A set of variables called posterior variances provides estimates of the precision of the ability scores. These variables are available only for the 10 power subtests.

Also available are variables reporting respondents' answers to the on-line questionnaire. These questions, mostly asked after the respondent had completed the test, collected information about the respondent's background and the testing conditions. Respondents first answered questions about their school experiences, such as the highest grade they had completed and the highest degree attained, their average grades in their last year of school, the subjects they had taken in school, and the quality of teaching in their high school science and shop classes. With respect to respondents' backgrounds, variables report respondents' ethnicities, whether English was their primary language, whether another language was spoken at home, and whether their parents worked for pay during the respondent's childhood. Finally, questions related to the ASVAB administration included whether the respondent had taken the test before, whether he or she had served in the military, the extent of the respondent's computer use prior to test administration, the main reasons the respondent took the test, and whether the respondent did as well as possible. Respondents were also asked to evaluate the comfort and noise level of the test-taking environment and to state whether the test's instructions were clear.

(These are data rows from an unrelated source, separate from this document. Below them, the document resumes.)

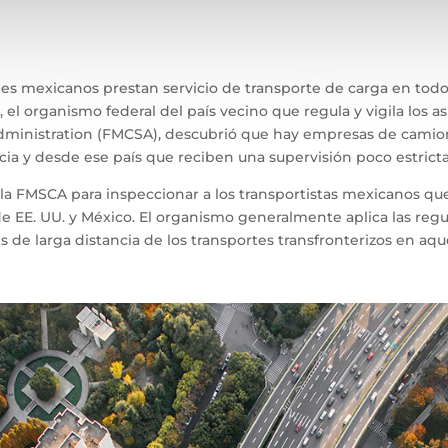
 mexicanos prestan servicio de transporte de carga en todo el 
, el organismo federal del país vecino que regula y vigila los
 Administration (FMCSA), descubrió que hay empresas de cami
cia y desde ese país que reciben una supervisión poco estrict
a FMSCA para inspeccionar a los transportistas mexicanos que 
de EE. UU. y México. El organismo generalmente aplica las regu
s de larga distancia de los transportes transfronterizos en aquel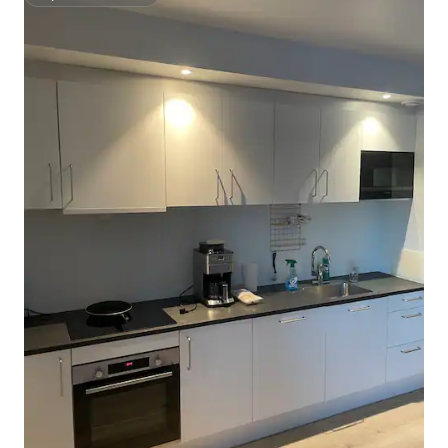
Superšeimininkas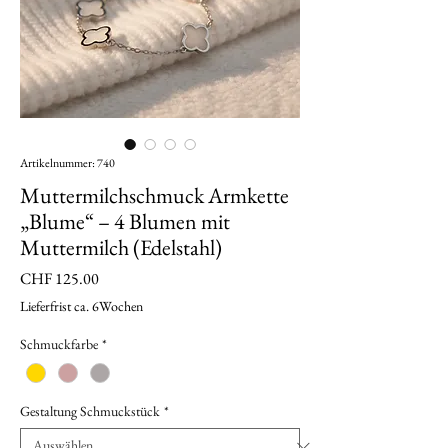
Artikelnummer: 740
Muttermilchschmuck Armkette
„Blume“ – 4 Blumen mit
Muttermilch (Edelstahl)
Preis
CHF 125.00
Lieferfrist ca. 6Wochen
Schmuckfarbe
*
Gestaltung Schmuckstück
*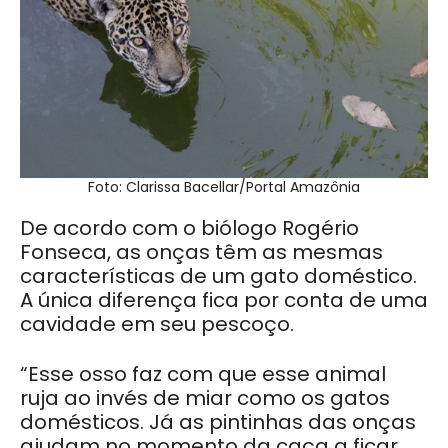
Foto: Clarissa Bacellar/Portal Amazônia
De acordo com o biólogo Rogério
Fonseca, as onças têm as mesmas
características de um gato doméstico.
A única diferença fica por conta de uma
cavidade em seu pescoço.
“Esse osso faz com que esse animal
ruja ao invés de miar como os gatos
domésticos. Já as pintinhas das onças
ajudam no momento da caça a ficar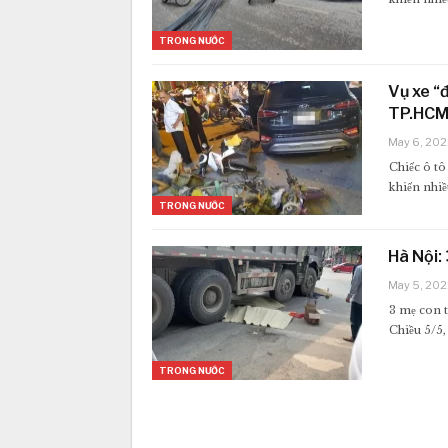
TRONG NƯỚC
Vụ xe “
TP.HCM:
May 6, 202
Chiếc ô tô
khiến nhiề
TRONG NƯỚC
Hà Nội:
May 5, 202
3 mẹ con t
Chiều 5/5
TRONG NƯỚC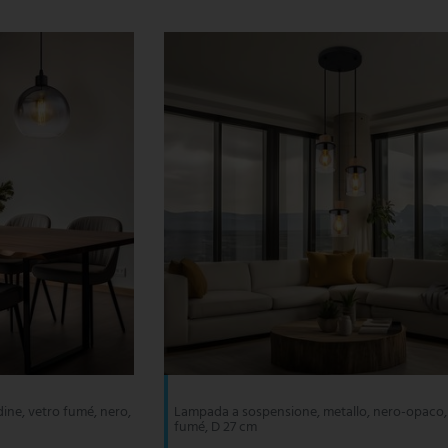
ine, vetro fumé, nero,
Lampada a sospensione, metallo, nero-opaco,
fumé, D 27 cm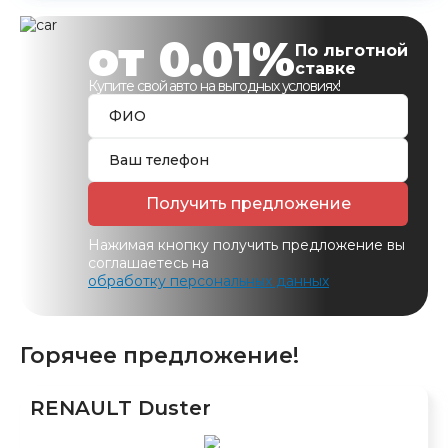
от 0.01%
По льготной
ставке
Купите свой авто на выгодных условиях!
Получить предложение
Нажимая кнопку получить предложение вы
соглашаетесь на
обработку персональных данных
Горячее предложение!
RENAULT Duster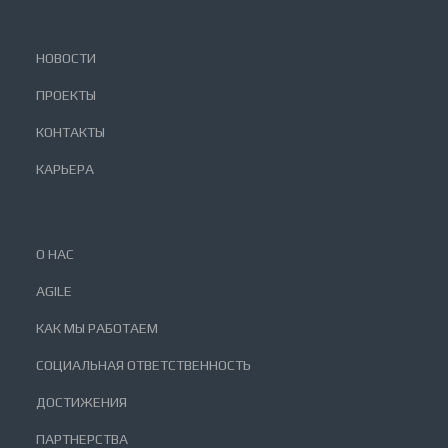
НОВОСТИ
ПРОЕКТЫ
КОНТАКТЫ
КАРЬЕРА
О НАС
AGILE
КАК МЫ РАБОТАЕМ
СОЦИАЛЬНАЯ ОТВЕТСТВЕННОСТЬ
ДОСТИЖЕНИЯ
ПАРТНЕРСТВА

Finally, the data set includes item latencies (or question timings) for each of the items in the on-line questionnaire. These variables, identified by variable titles beginning with "IL," essentially measure how long the question appeared on the computer screen.

Important information: ASVAB variables

Most ASVAB variables were included in the data set for the first time in round 3. Users should note that, although the survey year is listed in the data set as 1999 (round 3), the ASVAB was actually administered during the round 1 field period. The 1999 listing refers to the fact that the variables were added to the data set in round 3.

References

Lord, F.M. Application of item response theory to practical testing problems. Hillsdale, NJ: Erlbaum, 1980.

Owen, R.J. A Bayesian approach to tailored testing (RB-69-92). Princeton, NJ: Educational Testing Service, 1969.

Owen, R.J. "A Bayesian sequential procedure for quantal response in the context of adaptive mental testing." Journal of the American Statistical Association 70 (1975): 351-56.

Segall, D.O., Moreno, K.E., Bloxom, B., and Hetter, R.D. Psychometric procedures for administering CAT-ASVAB. In W.A. Sands, B.K. Waters, and J.R. McBride (eds.), Computerized adaptive testing: From inquiry to operation. Washington, DC: American Psychological Association, 1997.

Segall, D.O., Moreno, K.E., and Hetter, R.D. Item pool development and evaluation. In W.A. Sands, B.K. Waters, and J.R. McBride (eds.), Computerized adaptive testing: From inquiry to operation. Washington, DC: American Psychological Association, 1997.